Health records of women, infants and pregnancy medication examined

University of Otago medical graduate Sarah Donald won the $500 first prize in the Otago Medical School Research Society’s latest annual science writing competition. Dr Donald is a PhD candidate in the school’s preventive and social medicine department. Her essay, published below,  was titled "Treating for two —  exploring the use and safety of medicines in pregnancy".

Sarah Donald
Sarah Donald
If you were pregnant, would you volunteer to test out a new medicine?

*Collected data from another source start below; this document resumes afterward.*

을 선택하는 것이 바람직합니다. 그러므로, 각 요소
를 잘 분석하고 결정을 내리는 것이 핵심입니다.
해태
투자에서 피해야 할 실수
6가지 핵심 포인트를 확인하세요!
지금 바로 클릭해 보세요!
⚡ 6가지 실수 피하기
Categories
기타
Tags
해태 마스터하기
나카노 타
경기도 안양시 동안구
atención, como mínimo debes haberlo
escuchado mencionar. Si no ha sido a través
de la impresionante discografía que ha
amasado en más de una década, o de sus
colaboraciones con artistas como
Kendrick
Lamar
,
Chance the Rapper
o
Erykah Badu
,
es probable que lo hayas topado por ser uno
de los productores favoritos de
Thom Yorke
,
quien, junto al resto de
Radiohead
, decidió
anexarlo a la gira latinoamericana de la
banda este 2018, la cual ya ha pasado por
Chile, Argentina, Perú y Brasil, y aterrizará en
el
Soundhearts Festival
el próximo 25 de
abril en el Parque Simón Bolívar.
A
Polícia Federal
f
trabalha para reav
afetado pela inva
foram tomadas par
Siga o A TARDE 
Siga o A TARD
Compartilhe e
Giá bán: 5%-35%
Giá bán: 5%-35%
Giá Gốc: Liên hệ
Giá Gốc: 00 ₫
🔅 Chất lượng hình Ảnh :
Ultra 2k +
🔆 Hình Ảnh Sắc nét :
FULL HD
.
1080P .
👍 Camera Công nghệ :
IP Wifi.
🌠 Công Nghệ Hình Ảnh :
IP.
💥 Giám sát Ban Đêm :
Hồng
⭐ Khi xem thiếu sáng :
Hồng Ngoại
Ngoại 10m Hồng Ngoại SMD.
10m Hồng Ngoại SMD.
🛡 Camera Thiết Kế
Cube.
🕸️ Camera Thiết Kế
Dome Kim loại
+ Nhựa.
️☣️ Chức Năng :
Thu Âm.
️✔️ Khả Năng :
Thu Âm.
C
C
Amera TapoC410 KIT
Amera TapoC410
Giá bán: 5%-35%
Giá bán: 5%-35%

Probably not, and in fact, the drug manufacturer probably wouldn’t let you, even if you wanted to.

The potential risks of taking medicines during pregnancy first became widely recognised in the late 1950s, when mothers who had used thalidomide for morning sickness delivered higher than expected numbers of babies with birth defects. Since then, drug companies generally have not allowed pregnant women to take part in studies which test new medicines before they hit the market.

While this exclusion is warranted, and has undoubtedly protected some unborn babies from unintended side effects, it has created another problem. For many medicines we have little or no information about whether they are safe to use in pregnancy or not. This lack of information isn’t critical if a medicine can simply be avoided during pregnancy, but women with long-term conditions, like epilepsy or depression, may need to continue their medication throughout their pregnancy. In fact, in many countries the use of prescription medicines during pregnancy is rising — the situation in New Zealand has not been described.

Treatment decisions that truly weigh up the medicine’s benefit to the mother against the risk to her developing baby are not possible without more scientific evidence. 

If pregnant women aren’t included in drug trials, we need another way to measure the effects of medicine use during pregnancy. As a doctor-turned-researcher, this challenge spurred me into my PhD study.

With approximately 60,000 deliveries every year, New Zealand is not short on pregnant women. A number of these women take medicines during their pregnancy.  Some of their babies may be affected — most of them only mildly, and a smaller number more profoundly so. If there was a way to tap into this information we could gain a better understanding of medicine safety in pregnancy relatively quickly and limit riskier treatments in the future.

We are fortunate in New Zealand to have a national health care system with hospital and pregnancy care available free-of-charge for most people, as well as subsidised prescription medicines. The Ministry of Health collects information on the use of these health care services, which helps them plan and prioritise future services. Health data is held in a number of different electronic databases, and this information is available in an anonymised form to researchers with studies approved by an ethics committee.

There is a maternity database with information on pregnancies ending with the delivery of a live or stillborn baby in the second half of pregnancy, and a database of prescriptions dispensed from community pharmacies. By using unique identification codes I can link the health records of women, their infants and the medication they were prescribed during pregnancy, without knowing the identities of the women involved. Using the infant’s unique identification code and the hospital admission database, I can then investigate whether pregnancy exposure to certain medicines (antidepressants in my study) increases the risk of particular health problems in the baby. Once complete, my findings will hopefully help doctors and their patients make more well-informed choices around managing depression during pregnancy.

The second focus of my research addresses the lack of knowledge alluded to earlier. I’m describing what medicines pregnant women in New Zealand are taking, and how this has changed over time. The results could either reassure us that prescribing habits in New Zealand are as they should be, or alert us to any concerning trends.

For this part of the study I needed to look beyond the maternity database to get the full picture. Many pregnancies end before 20 weeks, and I needed to explore other databases to find them. I found records of stillbirths and maternal deaths in the mortality database. In addition to births, I found records of miscarriages, terminations and other non-viable pregnancies in the hospital admission database. But there were still some pregnancies not accounted for.

A woman with an early pregnancy loss who is not treated in hospital would not have an entry in either the maternity or the hospital admission databases. I turned to the laboratory test database and searched for records of the antenatal blood tests that are done twice during pregnancy.  The first test blood test usually happens in the first trimester, and I uncovered more pregnancies to include in my study.

Finally, with help from a health researcher with data management expertise, I combined all of these anonymised records into one giant study group containing almost one million pregnancies over the past decade. With such a sizeable study population I am now up to my elbows in data. I am hoping to find the answers to my questions over the coming months, and come out the other end with a useful way to investigate the safety of other medicines in pregnancy.